I took a look at Your photos and so far I can judge this at all, I fear that it does not make make much difference where You locate the sub inbetween the possibilties that are left (which does not mean that the result have to be bad).
By all means You should take care about what said planet 10 about rainbow and the CRT-screen.
But as You plan to make the sub with its own amp., maybe what I said about electronic equalization maybe become useful at some time when You intend to tweak Your system.

P.S: I know from own experience that it is very troublesome to impossible to find the optimal place or setup via hearing music only. It is simply not possible to judge all the variations by ears only correctly. Besides this one always tend to trade one disadvantage against another without ever encountering what would be possible actually with some help of test equipment.
 
Bass optimization still in process

I had the good fortune to grab a pro level spectrum anayzer off e-bay about a year ago for a very reasonable price. It was one of the best buys I've made. It did two things - it made the locating and setting up my sub much easier and with better results and it let me evaluate and decide on accoustic treatment for my room.

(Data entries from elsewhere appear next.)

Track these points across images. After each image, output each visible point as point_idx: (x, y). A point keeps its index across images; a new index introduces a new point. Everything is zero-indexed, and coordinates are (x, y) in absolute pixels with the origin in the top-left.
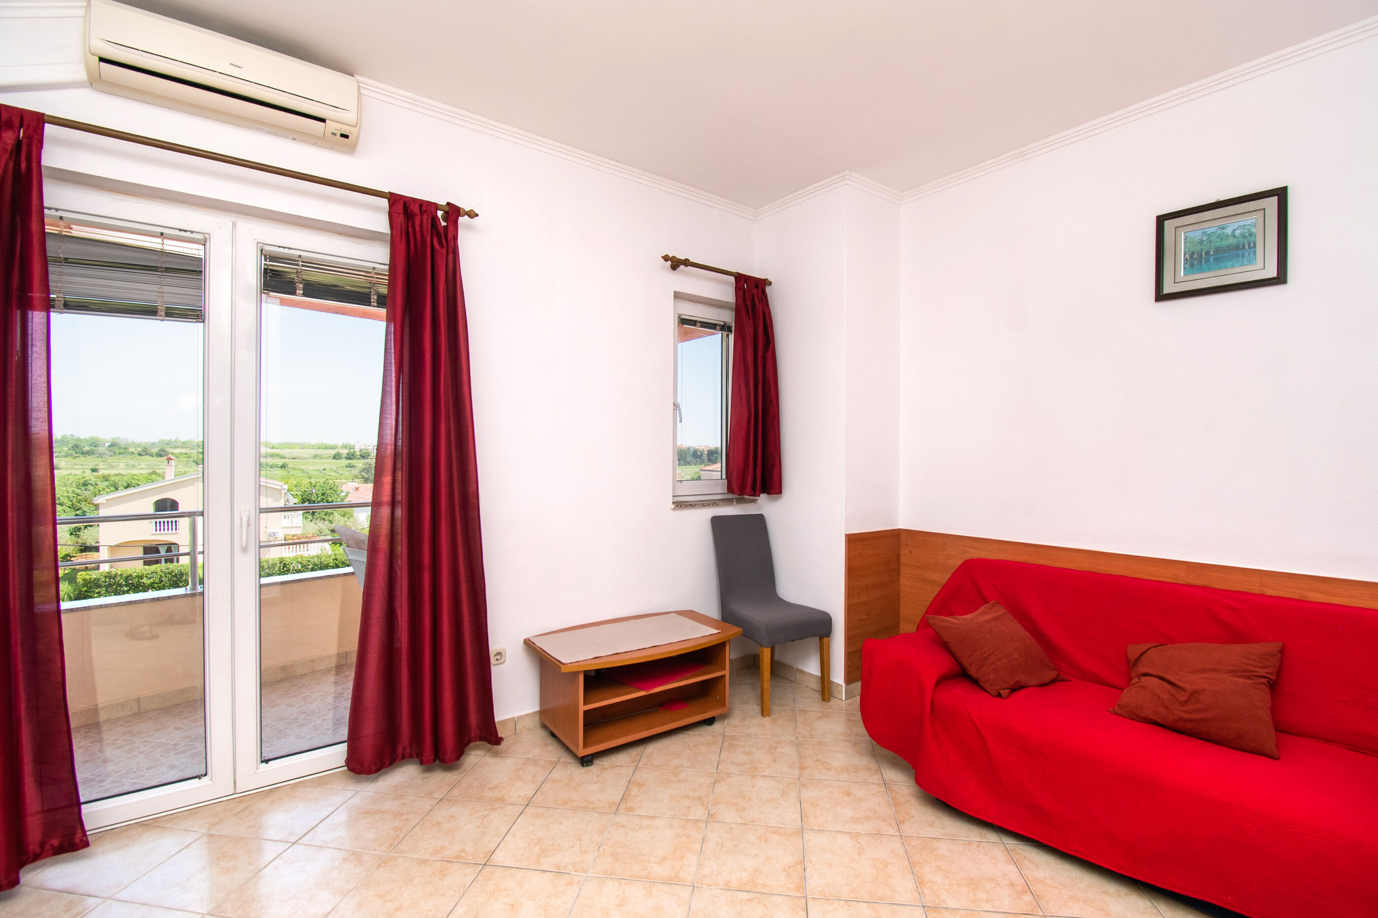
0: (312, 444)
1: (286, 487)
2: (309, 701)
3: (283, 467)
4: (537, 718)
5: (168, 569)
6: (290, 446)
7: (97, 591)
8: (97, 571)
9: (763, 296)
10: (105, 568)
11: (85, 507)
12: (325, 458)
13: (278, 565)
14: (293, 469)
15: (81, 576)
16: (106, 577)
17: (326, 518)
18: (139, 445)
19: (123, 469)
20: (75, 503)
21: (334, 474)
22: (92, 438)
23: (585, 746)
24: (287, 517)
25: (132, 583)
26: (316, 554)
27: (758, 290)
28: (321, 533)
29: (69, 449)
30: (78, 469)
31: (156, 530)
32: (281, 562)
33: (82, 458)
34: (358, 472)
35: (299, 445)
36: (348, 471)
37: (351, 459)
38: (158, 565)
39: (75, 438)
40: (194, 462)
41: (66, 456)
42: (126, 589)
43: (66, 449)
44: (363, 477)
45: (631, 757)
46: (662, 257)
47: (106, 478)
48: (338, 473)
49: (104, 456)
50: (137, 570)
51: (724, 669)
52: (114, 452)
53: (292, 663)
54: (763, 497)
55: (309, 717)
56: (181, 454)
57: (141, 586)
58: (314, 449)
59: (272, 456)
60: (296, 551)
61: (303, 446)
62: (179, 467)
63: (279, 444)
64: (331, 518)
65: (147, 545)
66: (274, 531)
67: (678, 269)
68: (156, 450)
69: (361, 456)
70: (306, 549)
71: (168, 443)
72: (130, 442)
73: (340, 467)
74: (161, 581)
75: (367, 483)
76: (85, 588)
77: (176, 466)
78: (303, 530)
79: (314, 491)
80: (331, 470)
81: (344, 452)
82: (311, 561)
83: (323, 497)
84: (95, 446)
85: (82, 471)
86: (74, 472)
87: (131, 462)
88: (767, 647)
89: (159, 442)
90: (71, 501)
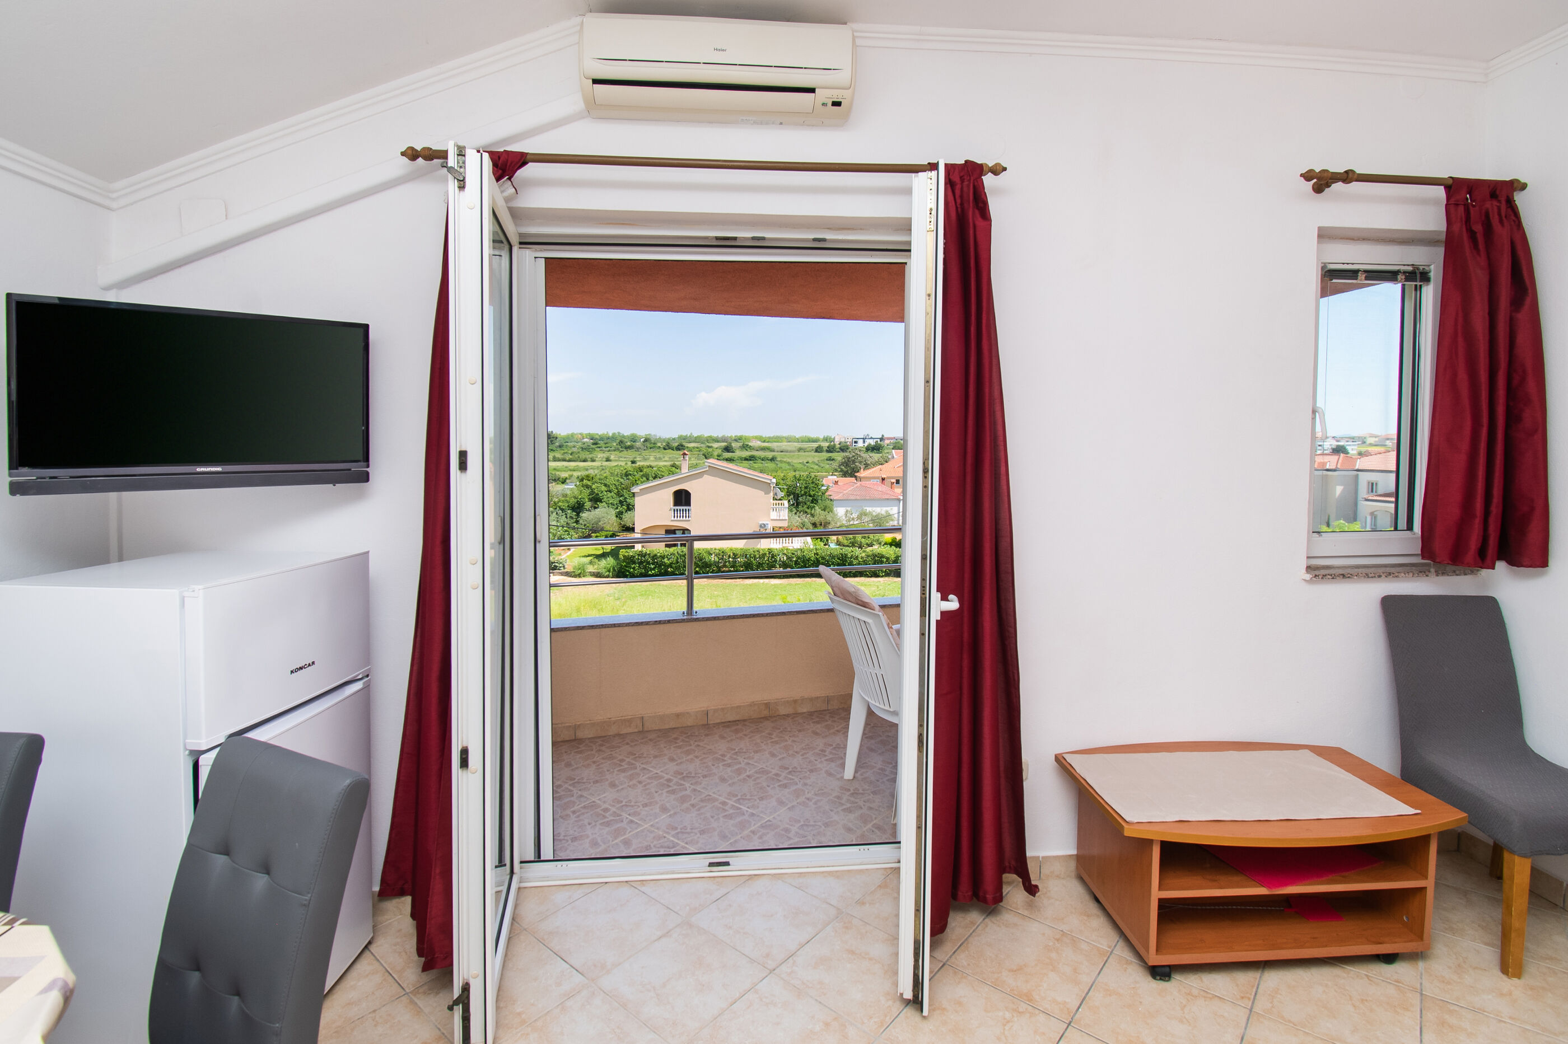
0: (797, 437)
1: (774, 480)
2: (791, 752)
3: (773, 459)
4: (1073, 865)
5: (682, 552)
6: (778, 439)
7: (633, 566)
8: (632, 550)
9: (1509, 210)
10: (638, 547)
11: (625, 493)
12: (808, 451)
13: (768, 555)
14: (781, 462)
15: (623, 552)
16: (639, 555)
17: (809, 511)
18: (664, 440)
19: (653, 461)
20: (620, 490)
21: (816, 467)
22: (632, 435)
23: (1158, 950)
24: (775, 509)
25: (657, 562)
26: (799, 548)
27: (1499, 201)
28: (804, 526)
29: (617, 445)
30: (622, 461)
31: (674, 517)
32: (770, 553)
33: (625, 452)
34: (838, 465)
35: (786, 438)
36: (828, 464)
37: (832, 452)
38: (675, 548)
39: (621, 435)
40: (704, 455)
41: (614, 450)
42: (652, 566)
43: (615, 444)
44: (842, 471)
45: (1237, 985)
46: (1301, 175)
47: (640, 469)
48: (819, 466)
49: (640, 450)
50: (661, 550)
51: (1425, 877)
52: (646, 447)
53: (775, 701)
54: (1501, 566)
55: (790, 776)
56: (694, 448)
57: (663, 565)
58: (799, 442)
59: (763, 449)
60: (783, 543)
61: (789, 440)
62: (692, 459)
63: (769, 438)
64: (813, 512)
65: (669, 528)
66: (765, 523)
67: (1327, 190)
68: (676, 444)
69: (840, 448)
70: (790, 541)
71: (685, 438)
72: (658, 437)
73: (821, 460)
74: (678, 562)
75: (845, 477)
76: (625, 563)
77: (690, 458)
78: (789, 523)
79: (798, 485)
80: (813, 462)
81: (825, 445)
82: (795, 554)
83: (806, 490)
84: (634, 442)
85: (625, 463)
86: (620, 463)
87: (658, 455)
88: (1524, 856)
89: (678, 438)
90: (617, 489)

I still have some additions to make as my budget permits. I need to add at least one more quarter round bass trap and absorption at a couple of other spots. Following that, I be looking at Behringer DSP8024. One realization I've come two is that EQ and acoustic treatment are not alternative approaches but complementary ones that -- each adds to trhe effectiveness of the other. EQ can only affect what comes out of the speakers while acoustic treatment affect what happens after that. My personal theory is the goal of accoustic treatment with regard to bass response is to reduce the spatial variations in the room, so that the bass comes closer to sounding the same everwhere, while EQ can then smooth out the response curve not just at my personal listen position by for a much larger area of the room.